Updated: Dec 30, 2020
For my #teacherpc2019 Day 3, I had many positive experiences with students to sift through when determining what to share today. It's possible that some of these will be the focus of future posts. However, as I reflected on my interactions with staff in the same day, I decided that what really makes May #aMAYzing is the teachers and staff who show up every day to do a difficult and often misunderstood job. Teachers and school staff, in my opinion, are truly America's unsung heroes. To fully understand the magnitude of their superpowers, you would have to step into their shoes for a day. I'm pretty sure that many non-educators wouldn't be able to hack it for even 60 minutes. To give you some insight, here are a few things that public school teachers and staff experience on a daily basis:
1. Physical and verbal assault by students. For example, just yesterday I am aware of three instances of students in my school having outbursts that had the potential for physical injury to staff. In two of these instances students threw shoes. In one instance, a student threw a chair. They missed on all three occasions. Keep in mind, these are only the instances that came to my attention. Most likely there were other incidents on that same day. Additionally, on a daily basis teachers are insulted and disrespected by students. For perspective, imagine yourself in your non-education work setting having shoes thrown at you twice and a chair flung across the room, all in one day. Imagine being called stupid, having people shout, "No!" at you when you make a request or having people blatantly refuse to do what you've asked them to do. Yep, that's teacher life.

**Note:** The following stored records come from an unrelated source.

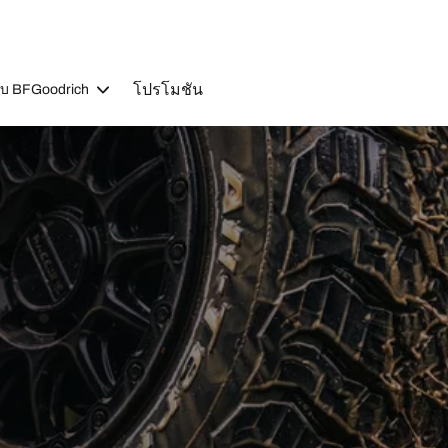
โปรโมชัน
วกับ BFGoodrich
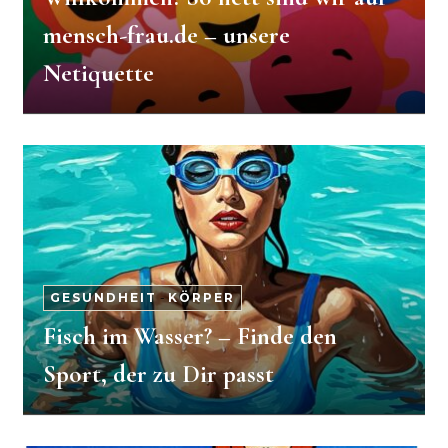
mensch-frau.de – unsere
Netiquette
GESUNDHEIT
-
KÖRPER
Fisch im Wasser? – Finde den
Sport, der zu Dir passt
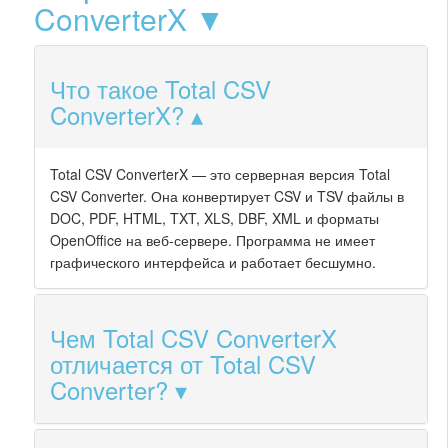
ConverterX ▼
Что такое Total CSV
ConverterX?
Total CSV ConverterX — это серверная версия Total
CSV Converter. Она конвертирует CSV и TSV файлы в
DOC, PDF, HTML, TXT, XLS, DBF, XML и форматы
OpenOffice на веб-сервере. Программа не имеет
графического интерфейса и работает бесшумно.
Чем Total CSV ConverterX
отличается от Total CSV
Converter?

2. Having to sacrifice teaching time at the altar of state testing. UGH. Just UGH. It is so disheartening how much time in the classroom is taken up with testing. (NOTE: More testing is not equal to higher achievement.) Especially during the 4th quarter of school, our students are taking tests easily as much or more than they are engaging in learning experiences. This is difficult and draining to teachers who would actually (this should come as no surprise) rather be TEACHING!
3. Guilt. Teacher guilt is a thing. It's a very insidious thing. What is teacher guilt? Well, it has many manifestations. First of all, it's the guilt that teachers feel when they feel like they are never able to do their job well or keep up with the myriad of demands placed upon them by federal and state government regulations, district requirements, etc. With more and more heaped on their plates and nothing taken off, teachers strain under this constant burden. Another common circumstance that elicits teacher guilt is when a teacher is sick OR (gasp!) when a teacher is planning to take a personal day off from work. Unlike most jobs where you can have a sick day or a personal day off and the work is waiting when you return, a teacher has to write lesson plans so that someone else can do their work for the day. This already tedious task is compounded by worries about how students will behave for the substitute. Just this week, I had two separate conversations with teachers who were in these situations. Instead of being able to focus on taking care of their own health issues or enjoying a planned personal day, their minds could not let go of worries about what would happen in their absence. This is very stressful.
This list could go on. I'll leave it here for now. I just want to go on record to say that one thing that really makes MAY (and every other month from August-April) #aMAYzing is the incredible FACT that teachers show up to do this very difficult job day after day. School administrators should be on their knees every morning in gratitude for their teachers showing up to work. Teachers are superheroes. Don't ever let anyone convince you to think otherwise.